How to select count as a percentage over the total in Oracle using any Oracle function?

I have an SQL statement that counts over the total number of rows active packages whose end date is null. I am currently doing this using (x/y) * 100:
SELECT (SELECT COUNT(*)
FROM packages
WHERE end_dt IS NULL) / (SELECT COUNT(*)
FROM packages) * 100
FROM DUAL;
I wonder if there is a way to make use of any Oracle function to express this more easily?
There's no functionality I'm aware of, but you could simply the query to be:
SELECT SUM(CASE WHEN p.end_dt IS NULL THEN 1 ELSE 0 END) / COUNT(*) * 100
FROM PACKAGES p
So, basically the formula is
COUNT(NULL-valued "end_dt") / COUNT(*) * 100
Now, COUNT(NULL-valued "end_dt") is syntactically wrong, but it can be represented as COUNT(*) - COUNT(end_dt). So, the formula can be like this:
(COUNT(*) - COUNT(end_dt)) / COUNT(*) * 100
If we just simplify it a little, we'll get this:
SELECT (1 - COUNT(end_dt) * 1.0 / COUNT(*)) * 100 AS Percent
FROM packages
The * 1.0 bit converts the integer result of COUNT to a non-integer value so make the division non-integer too.
The above sentence and the corresponding part of the script turned out to be complete rubbish. Unlike some other database servers, Oracle does not perform integer division, even if both operands are integers.
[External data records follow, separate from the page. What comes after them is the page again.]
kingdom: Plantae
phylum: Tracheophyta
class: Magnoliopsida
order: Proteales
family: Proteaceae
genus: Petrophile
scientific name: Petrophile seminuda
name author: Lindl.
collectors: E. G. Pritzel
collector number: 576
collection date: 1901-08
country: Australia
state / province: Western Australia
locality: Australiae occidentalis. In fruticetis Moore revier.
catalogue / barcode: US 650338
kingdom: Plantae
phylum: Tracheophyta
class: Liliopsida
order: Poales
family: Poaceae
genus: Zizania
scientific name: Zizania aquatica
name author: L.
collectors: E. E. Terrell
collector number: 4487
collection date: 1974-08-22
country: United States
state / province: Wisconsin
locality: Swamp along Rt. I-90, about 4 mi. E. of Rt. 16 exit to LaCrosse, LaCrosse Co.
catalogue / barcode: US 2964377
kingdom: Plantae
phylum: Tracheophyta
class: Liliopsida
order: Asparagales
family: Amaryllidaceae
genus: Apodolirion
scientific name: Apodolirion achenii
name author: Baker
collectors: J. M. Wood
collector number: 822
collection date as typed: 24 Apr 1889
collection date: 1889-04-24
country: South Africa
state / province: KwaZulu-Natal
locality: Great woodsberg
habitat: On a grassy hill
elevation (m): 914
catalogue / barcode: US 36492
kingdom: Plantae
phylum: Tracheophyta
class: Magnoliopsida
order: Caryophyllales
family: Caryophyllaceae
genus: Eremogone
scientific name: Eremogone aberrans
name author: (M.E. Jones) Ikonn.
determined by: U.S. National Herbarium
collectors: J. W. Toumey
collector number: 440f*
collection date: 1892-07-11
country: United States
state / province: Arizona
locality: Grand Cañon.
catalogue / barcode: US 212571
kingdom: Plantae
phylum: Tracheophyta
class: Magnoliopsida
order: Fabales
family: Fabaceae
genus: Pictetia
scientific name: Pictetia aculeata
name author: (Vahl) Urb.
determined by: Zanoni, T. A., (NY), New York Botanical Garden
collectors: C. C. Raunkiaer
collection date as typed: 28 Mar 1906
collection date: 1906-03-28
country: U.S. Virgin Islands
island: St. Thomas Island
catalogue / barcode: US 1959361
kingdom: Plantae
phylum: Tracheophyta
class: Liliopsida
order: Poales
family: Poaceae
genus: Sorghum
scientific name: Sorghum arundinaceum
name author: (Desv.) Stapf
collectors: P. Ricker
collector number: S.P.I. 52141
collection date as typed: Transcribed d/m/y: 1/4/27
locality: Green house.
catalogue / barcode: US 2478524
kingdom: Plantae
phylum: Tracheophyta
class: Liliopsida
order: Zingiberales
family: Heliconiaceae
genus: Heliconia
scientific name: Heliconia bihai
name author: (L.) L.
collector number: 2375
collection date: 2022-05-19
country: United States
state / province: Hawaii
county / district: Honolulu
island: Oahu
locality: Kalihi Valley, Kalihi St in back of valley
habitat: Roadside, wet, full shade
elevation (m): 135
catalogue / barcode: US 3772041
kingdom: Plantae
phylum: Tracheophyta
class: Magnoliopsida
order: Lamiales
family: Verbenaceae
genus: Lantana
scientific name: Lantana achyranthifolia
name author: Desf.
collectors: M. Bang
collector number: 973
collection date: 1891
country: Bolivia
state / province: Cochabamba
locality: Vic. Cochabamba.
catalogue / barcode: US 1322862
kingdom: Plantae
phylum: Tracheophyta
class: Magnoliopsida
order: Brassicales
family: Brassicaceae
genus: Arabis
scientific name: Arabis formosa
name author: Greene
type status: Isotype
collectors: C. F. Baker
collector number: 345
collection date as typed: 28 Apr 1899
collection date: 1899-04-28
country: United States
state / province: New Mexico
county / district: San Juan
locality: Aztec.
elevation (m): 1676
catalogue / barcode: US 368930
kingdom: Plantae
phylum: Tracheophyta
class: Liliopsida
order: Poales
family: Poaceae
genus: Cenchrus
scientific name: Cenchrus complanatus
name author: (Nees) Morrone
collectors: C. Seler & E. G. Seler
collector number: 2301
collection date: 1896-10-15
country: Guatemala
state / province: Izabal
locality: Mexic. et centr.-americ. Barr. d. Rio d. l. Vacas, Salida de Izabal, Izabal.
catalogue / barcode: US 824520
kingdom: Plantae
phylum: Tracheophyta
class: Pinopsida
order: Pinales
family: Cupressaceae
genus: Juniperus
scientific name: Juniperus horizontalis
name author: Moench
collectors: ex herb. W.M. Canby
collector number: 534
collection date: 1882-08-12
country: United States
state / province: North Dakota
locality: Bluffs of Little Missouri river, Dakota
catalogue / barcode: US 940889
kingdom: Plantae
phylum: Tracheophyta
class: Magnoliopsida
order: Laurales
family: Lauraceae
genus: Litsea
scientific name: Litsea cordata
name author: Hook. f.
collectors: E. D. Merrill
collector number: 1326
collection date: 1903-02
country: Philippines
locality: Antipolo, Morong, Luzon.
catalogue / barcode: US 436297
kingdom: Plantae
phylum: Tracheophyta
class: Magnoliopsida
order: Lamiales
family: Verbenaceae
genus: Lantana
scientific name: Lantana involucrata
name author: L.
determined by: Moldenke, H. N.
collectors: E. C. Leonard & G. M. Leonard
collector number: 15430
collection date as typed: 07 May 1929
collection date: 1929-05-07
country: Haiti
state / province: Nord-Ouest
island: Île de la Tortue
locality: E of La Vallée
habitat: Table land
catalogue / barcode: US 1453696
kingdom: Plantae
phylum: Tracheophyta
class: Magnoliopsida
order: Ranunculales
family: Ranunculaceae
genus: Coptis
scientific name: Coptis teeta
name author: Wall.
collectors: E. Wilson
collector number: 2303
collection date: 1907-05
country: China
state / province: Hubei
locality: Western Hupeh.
This doc page contains no hint of such behaviour of the division operator.
The original post is a little long in the tooth but this should work, using the function "ratio_to_report" that's been available since Oracle 8i:
SELECT
NVL2(END_DT, 'NOT NULL', 'NULL') END_DT,
RATIO_TO_REPORT(COUNT(*)) OVER () AS PCT_TOTAL
FROM
PACKAGES
GROUP BY
NVL2(END_DT, 'NOT NULL', 'NULL');